Written exercise: Can you replace "common name" with "vernacular name" everywhere in the material and write out all the lines again with nothing else changed? Leave the pictures out of your answer.

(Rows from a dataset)

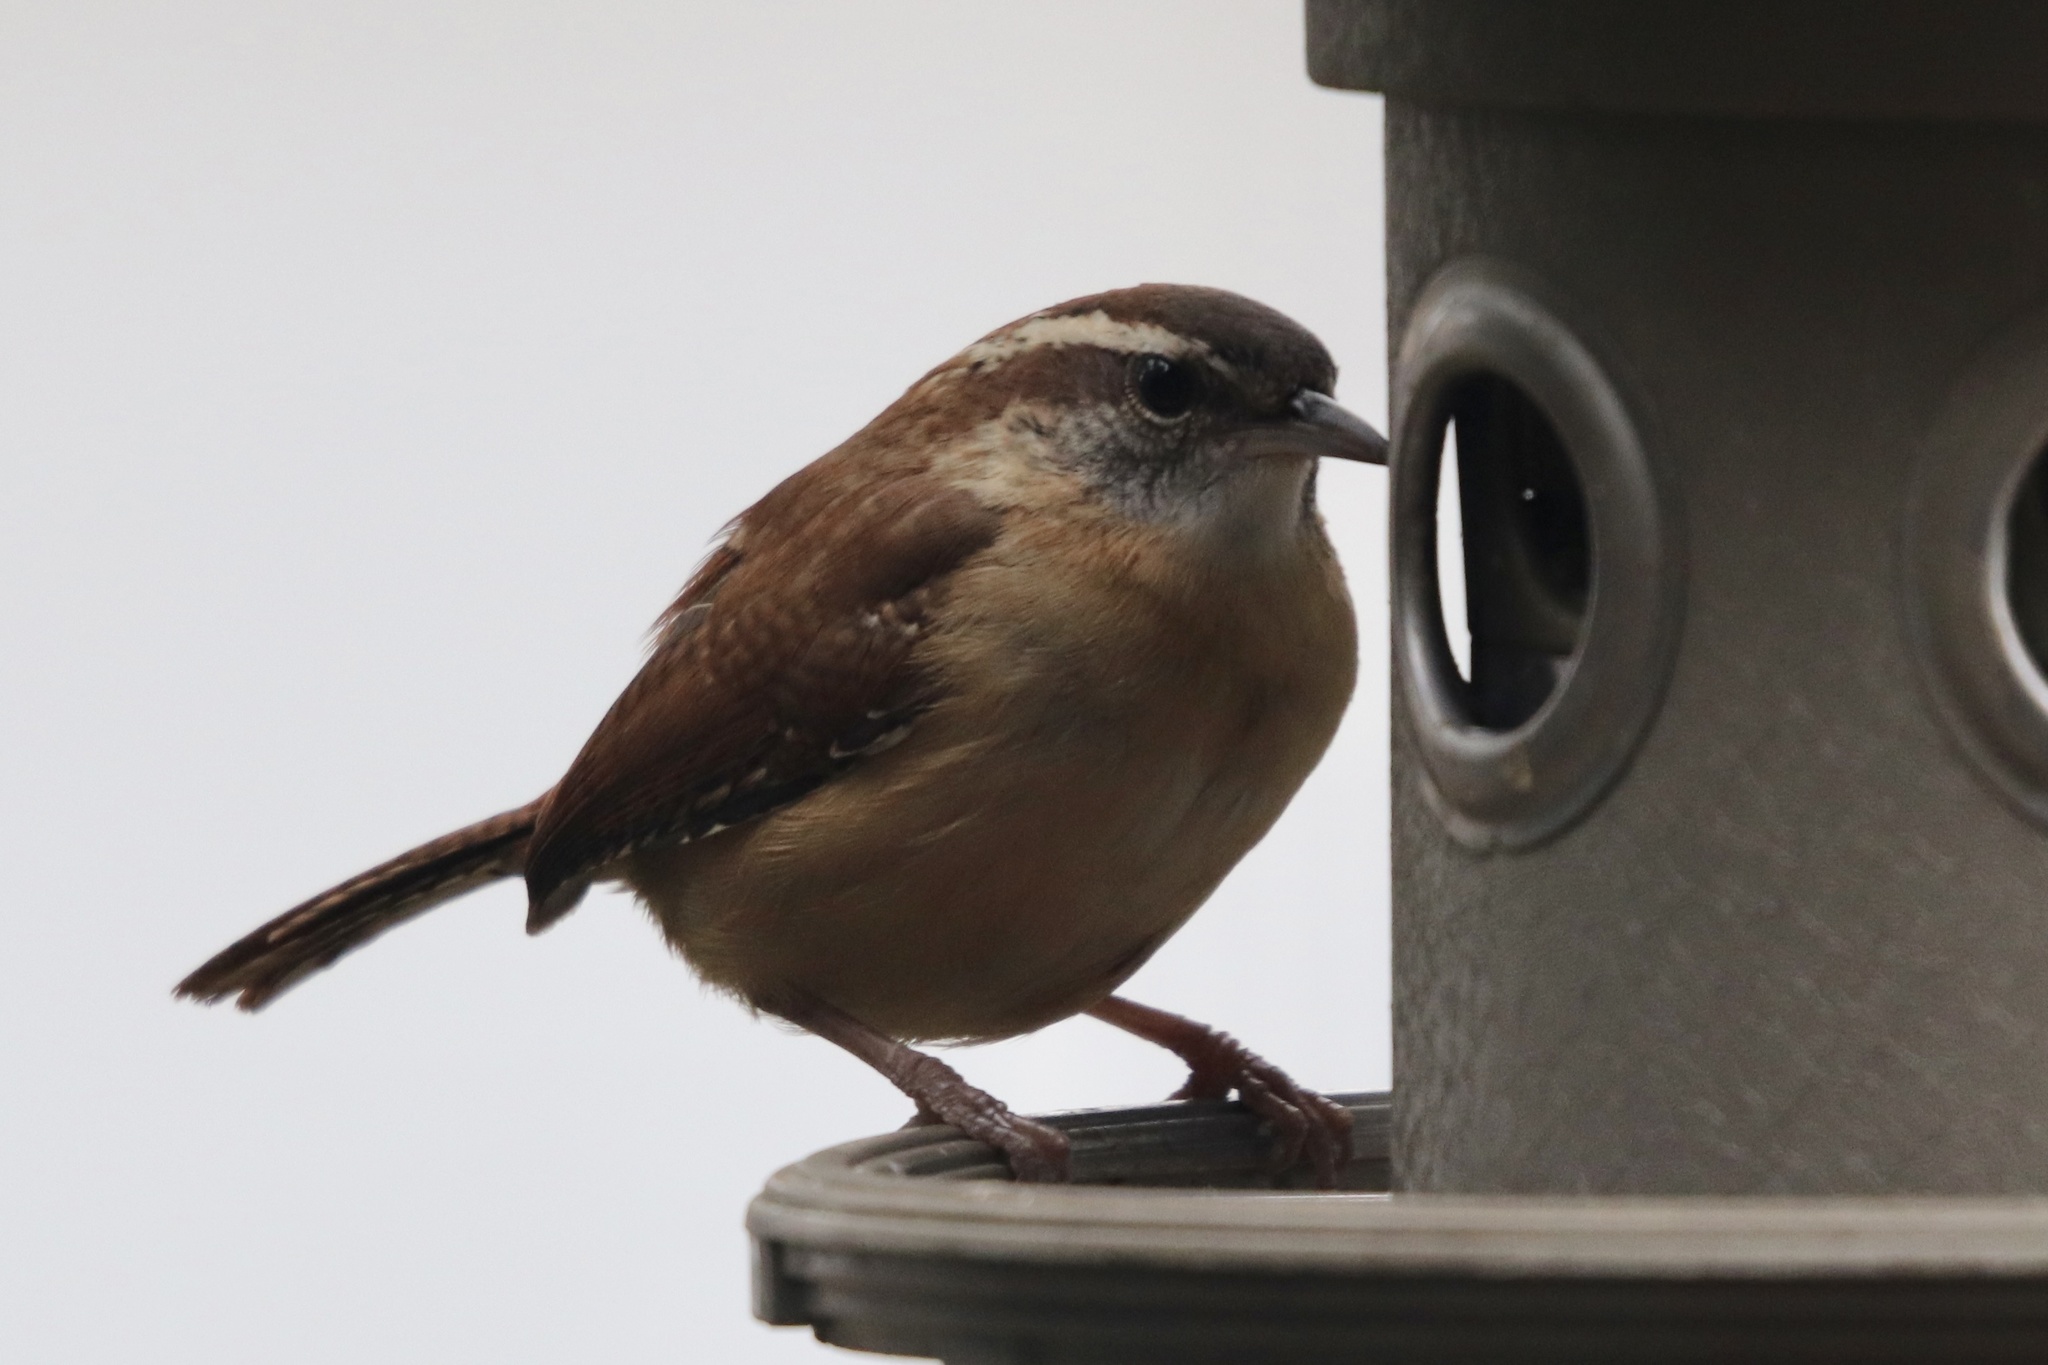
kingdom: Animalia
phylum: Chordata
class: Aves
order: Passeriformes
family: Troglodytidae
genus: Thryothorus
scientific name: Thryothorus ludovicianus
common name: Carolina wren
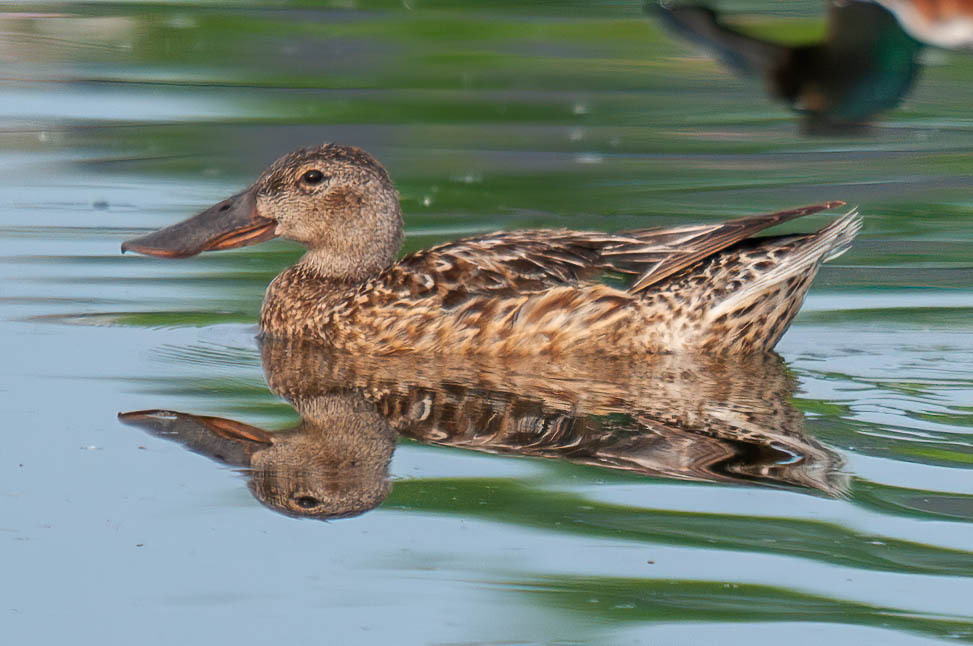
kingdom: Animalia
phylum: Chordata
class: Aves
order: Anseriformes
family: Anatidae
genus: Spatula
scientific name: Spatula clypeata
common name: Northern shoveler
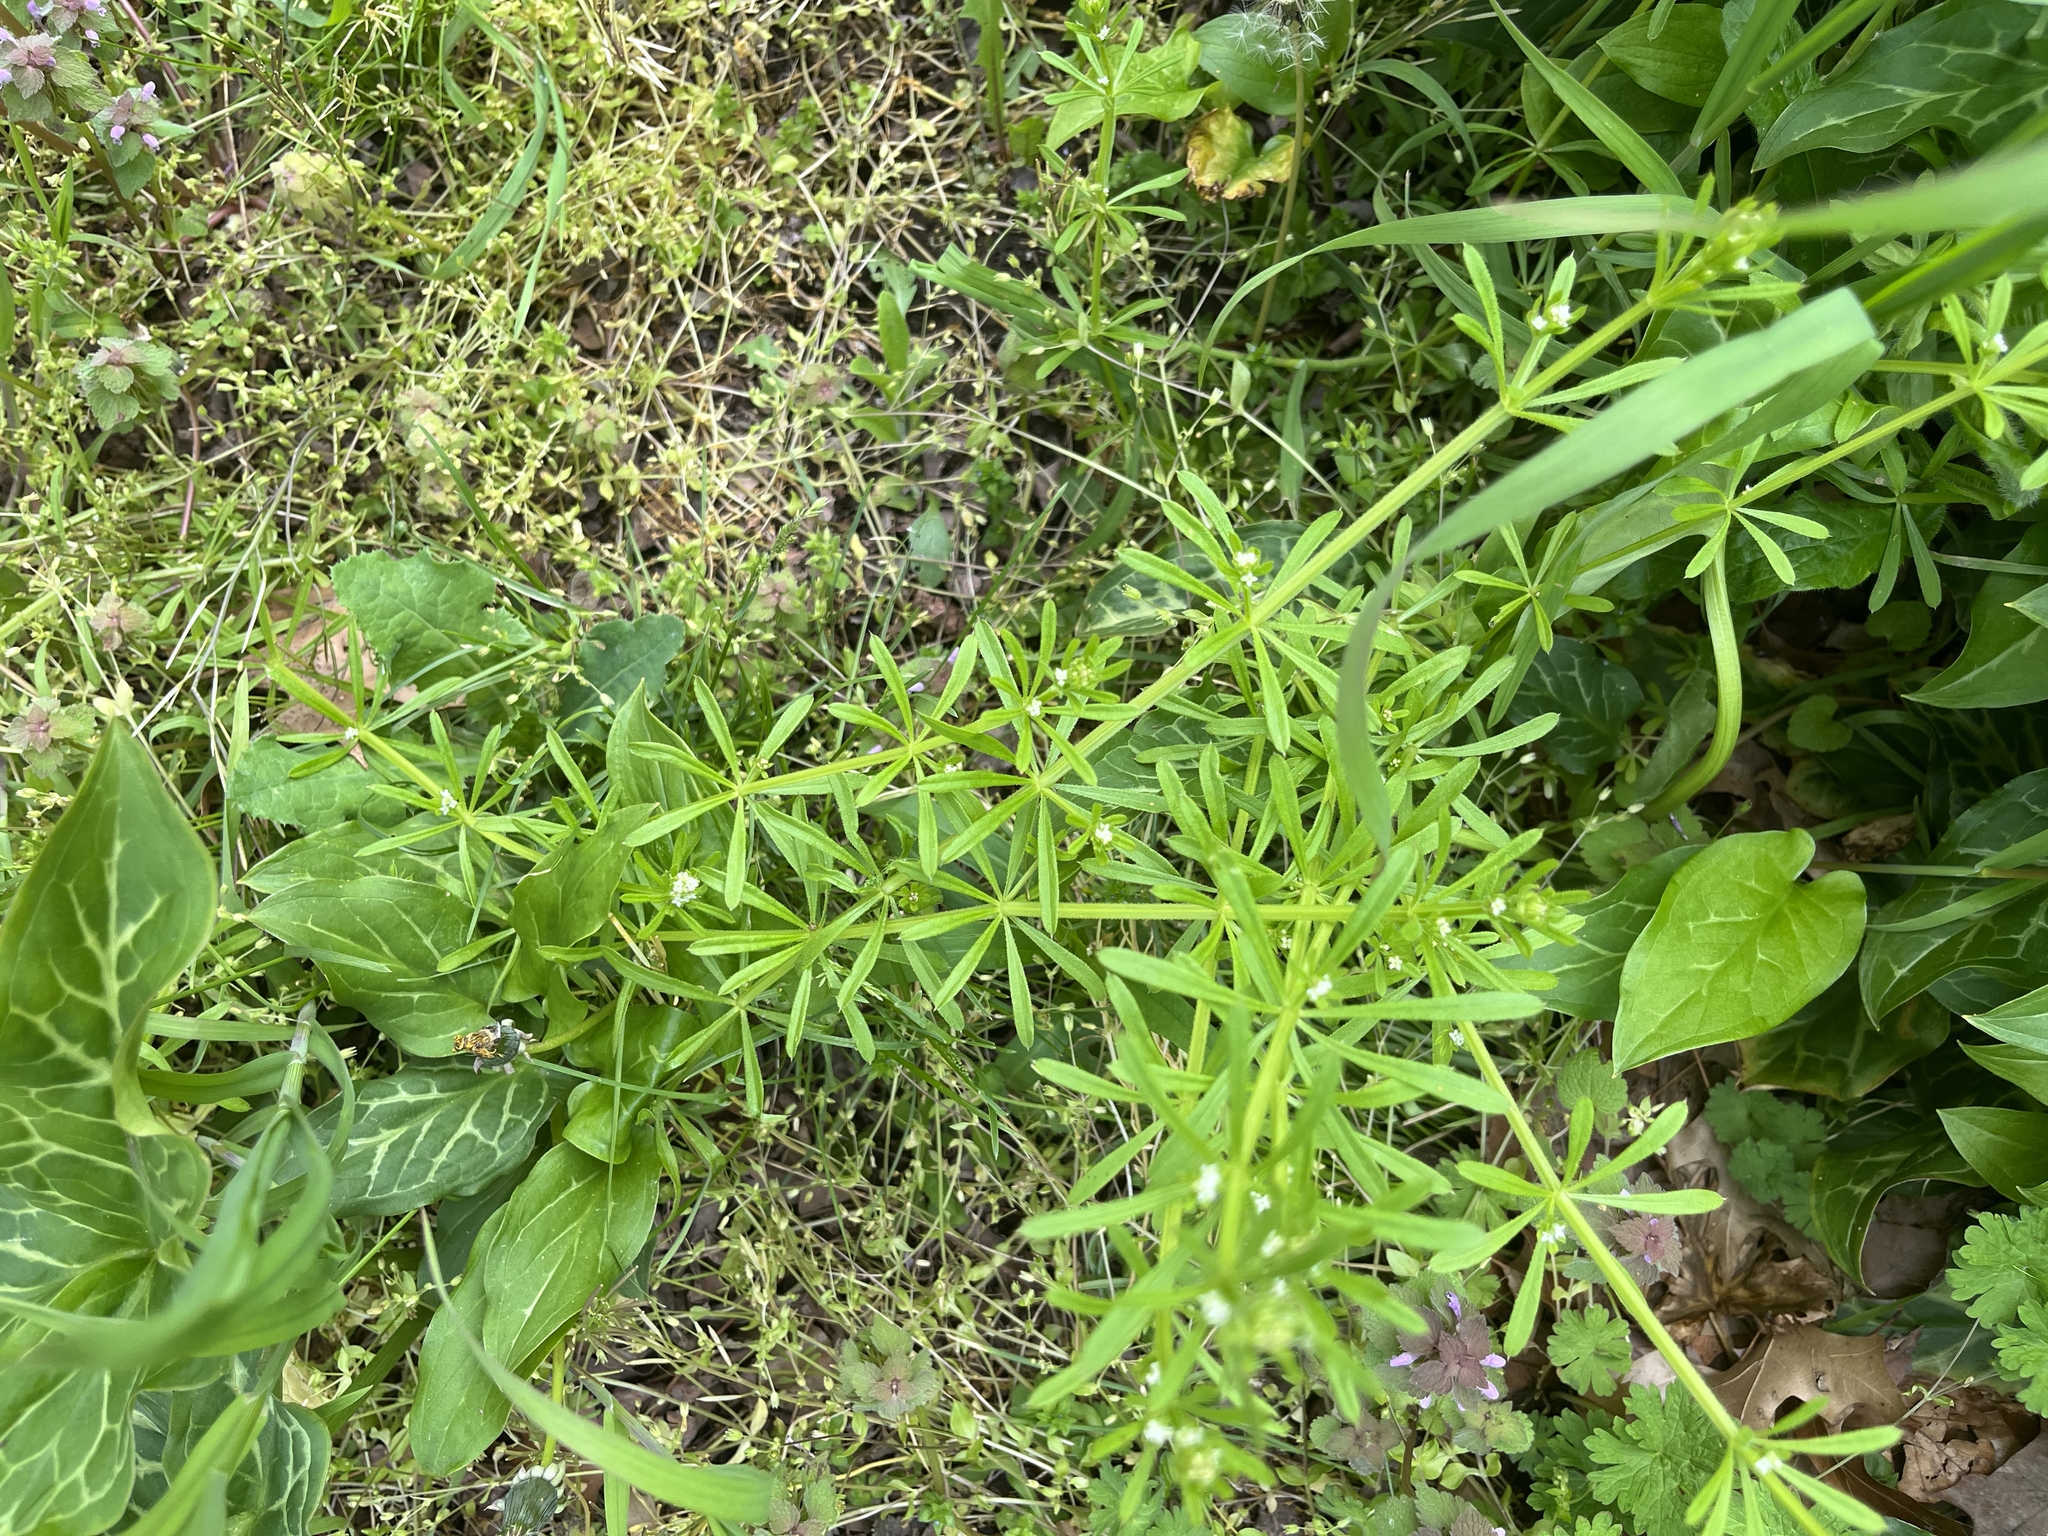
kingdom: Plantae
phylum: Tracheophyta
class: Magnoliopsida
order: Gentianales
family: Rubiaceae
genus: Galium
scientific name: Galium aparine
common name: Cleavers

Task answer:
kingdom: Animalia
phylum: Chordata
class: Aves
order: Passeriformes
family: Troglodytidae
genus: Thryothorus
scientific name: Thryothorus ludovicianus
vernacular name: Carolina wren
kingdom: Animalia
phylum: Chordata
class: Aves
order: Anseriformes
family: Anatidae
genus: Spatula
scientific name: Spatula clypeata
vernacular name: Northern shoveler
kingdom: Plantae
phylum: Tracheophyta
class: Magnoliopsida
order: Gentianales
family: Rubiaceae
genus: Galium
scientific name: Galium aparine
vernacular name: Cleavers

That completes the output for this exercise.